Suppose that you want to implement a binary tree and store its fields in separate arrays like this:

int left_child[maxn], right_child[maxn], key[maxn], size[maxn];

Such memory layout, when we store each field separately from others, is called struct-of-arrays (SoA). In most cases, when implementing tree operations, you access a node and then shortly after all or most of its internal data. If these fields are stored separately, this would mean that they are also located in different memory blocks. If some of the requested fields happen to be are cached while the others are not, you would still have to wait for the slowest of them to be fetched.

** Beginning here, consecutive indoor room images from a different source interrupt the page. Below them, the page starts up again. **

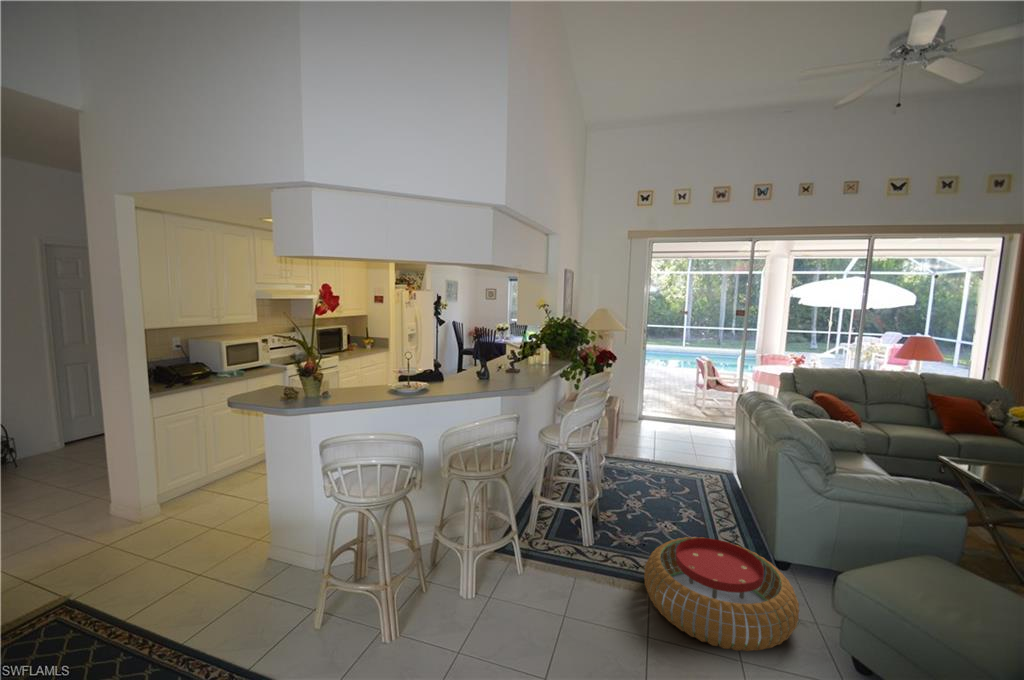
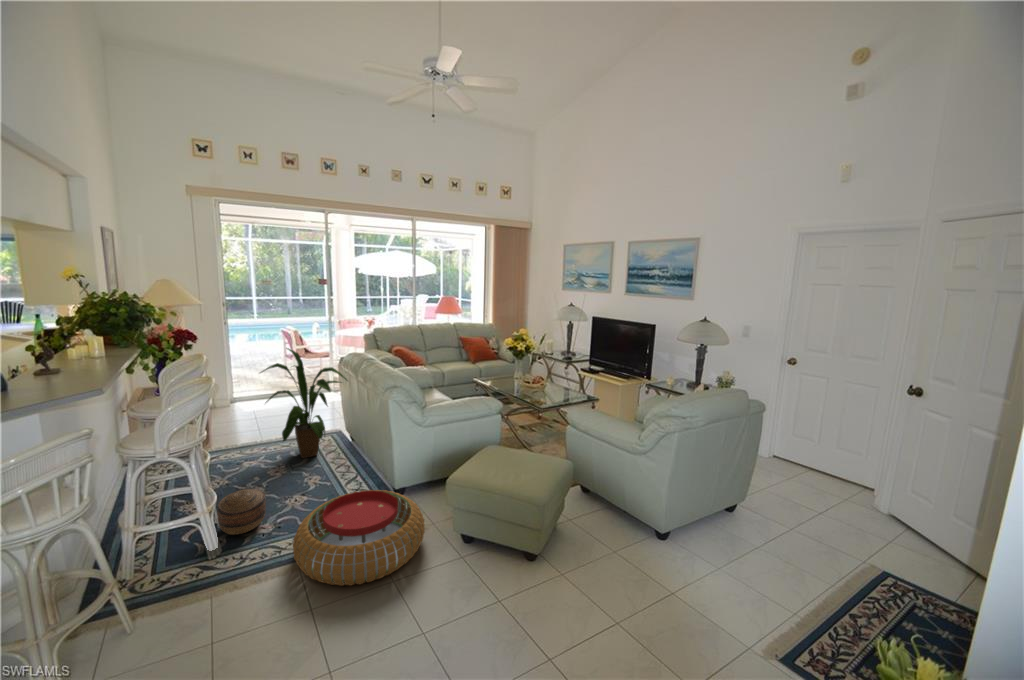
house plant: none [653,374,741,491] -> present [260,348,347,458]
basket: none [597,496,636,536] -> present [217,489,266,535]

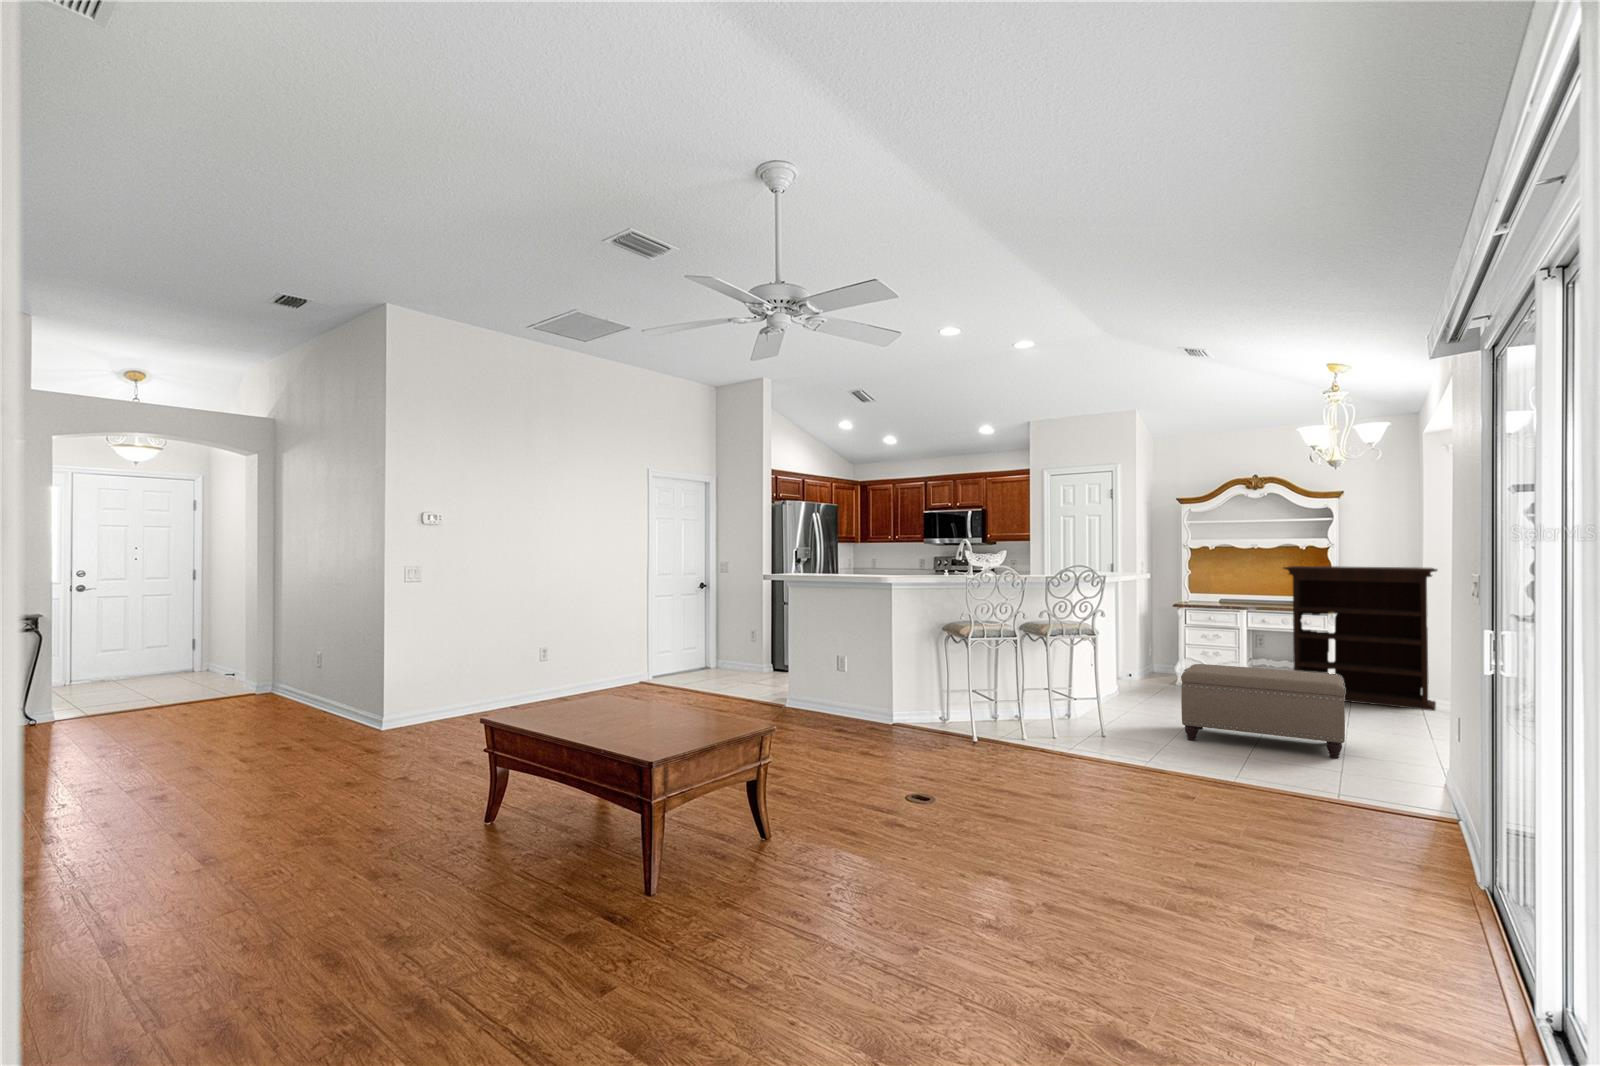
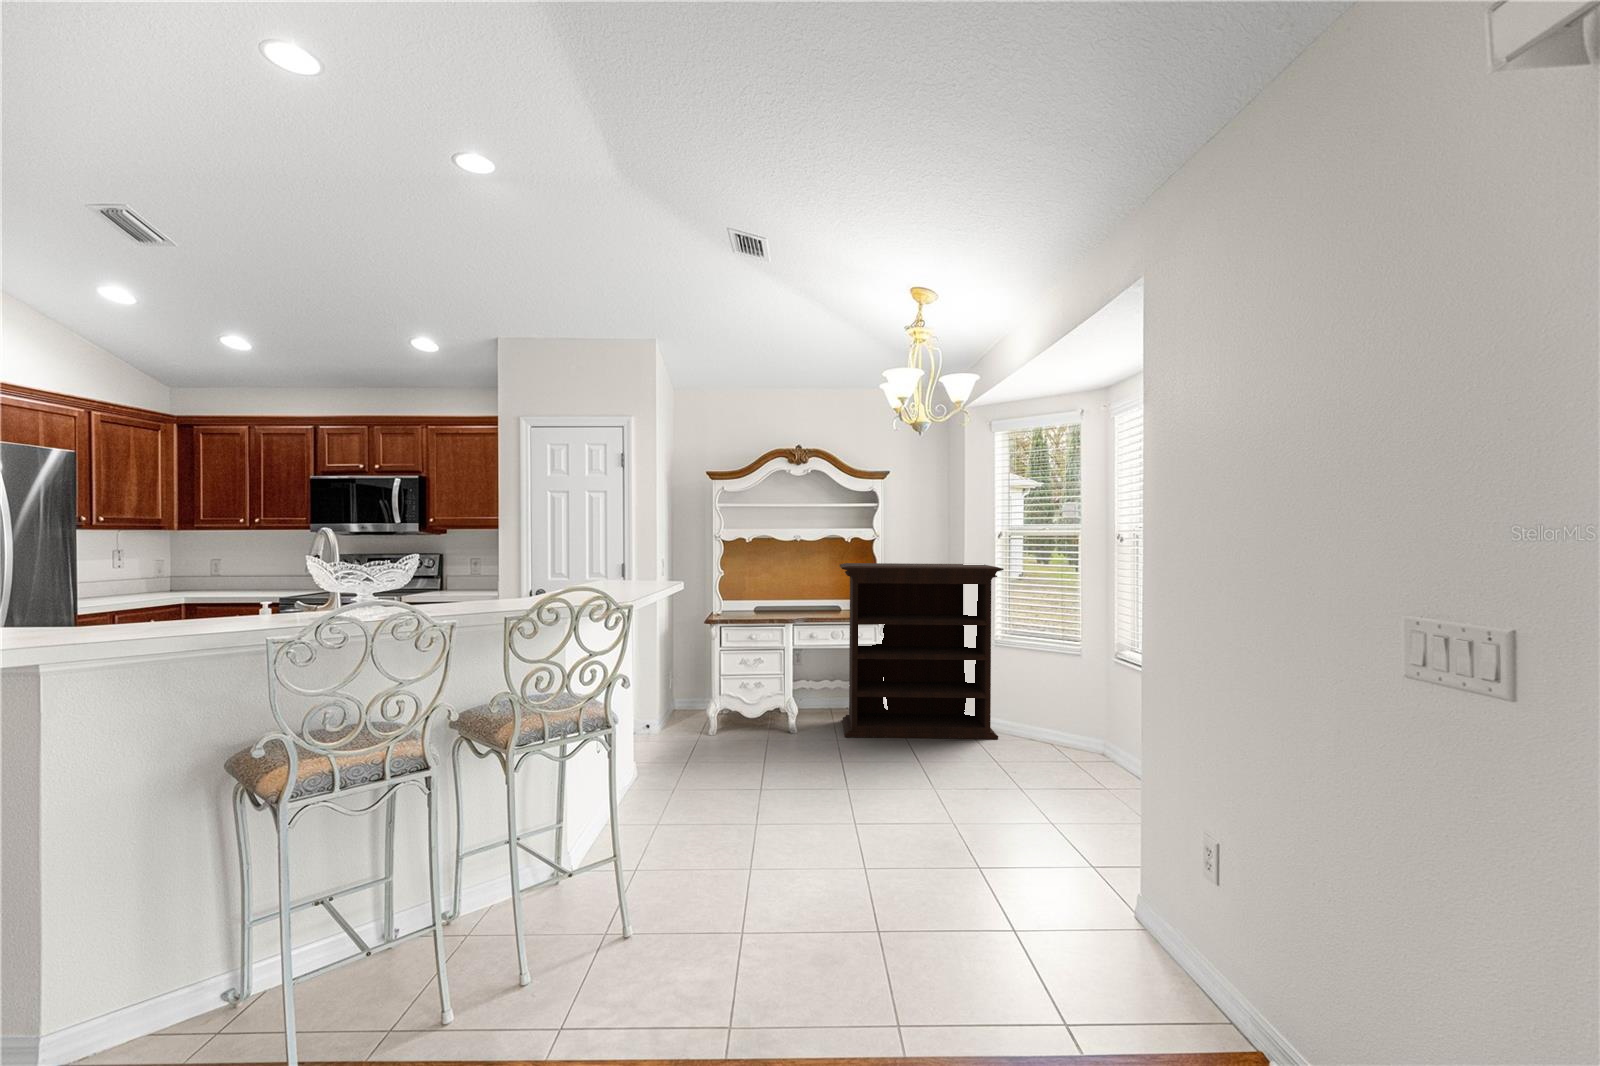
ottoman: present [1181,664,1345,758] -> none [775,752,1043,932]

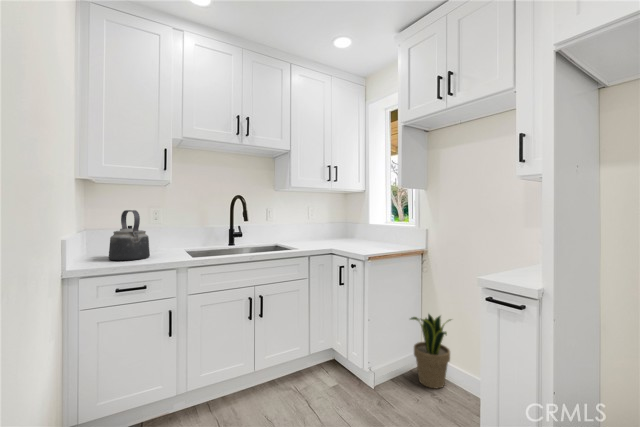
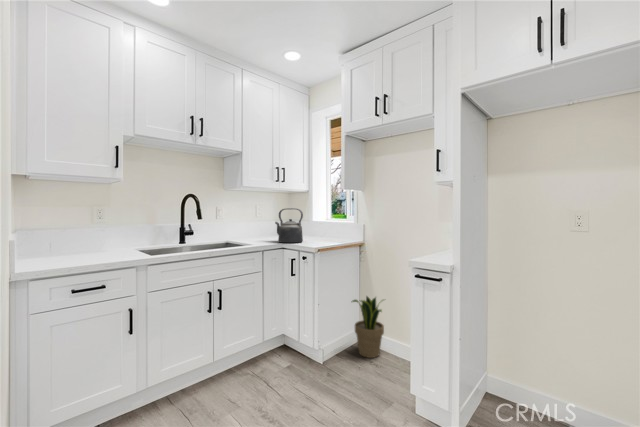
kettle: present [109,210,150,261] -> present [275,208,303,243]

In contrast, if it was instead stored as an array-of-structs (AoS), you would need ~4 times fewer block reads as all the data of a node is stored in the same block and fetched at once:

struct Node {
    int left_child, right_child, key, size;
};

Node t[maxn];

The AoS layout is usually preferred for data structures, but SoA still has good uses: while it is worse for searching, it is much better for linear scanning.

This difference in design is important in data processing applications. For example, databases can be either row- or column-oriented (also called columnar):

Row-oriented storage formats are used when you need to search for a limited number of objects in a large dataset and/or fetch all or most of their fields. Examples: PostgreSQL, MongoDB.
Columnar storage formats are used for big data processing and analytics, where you need to scan through everything anyway to calculate certain statistics. Examples: ClickHouse, Hbase.

Columnar formats have the additional advantage that you can only read the fields that you need, as different fields are stored in separate external memory regions.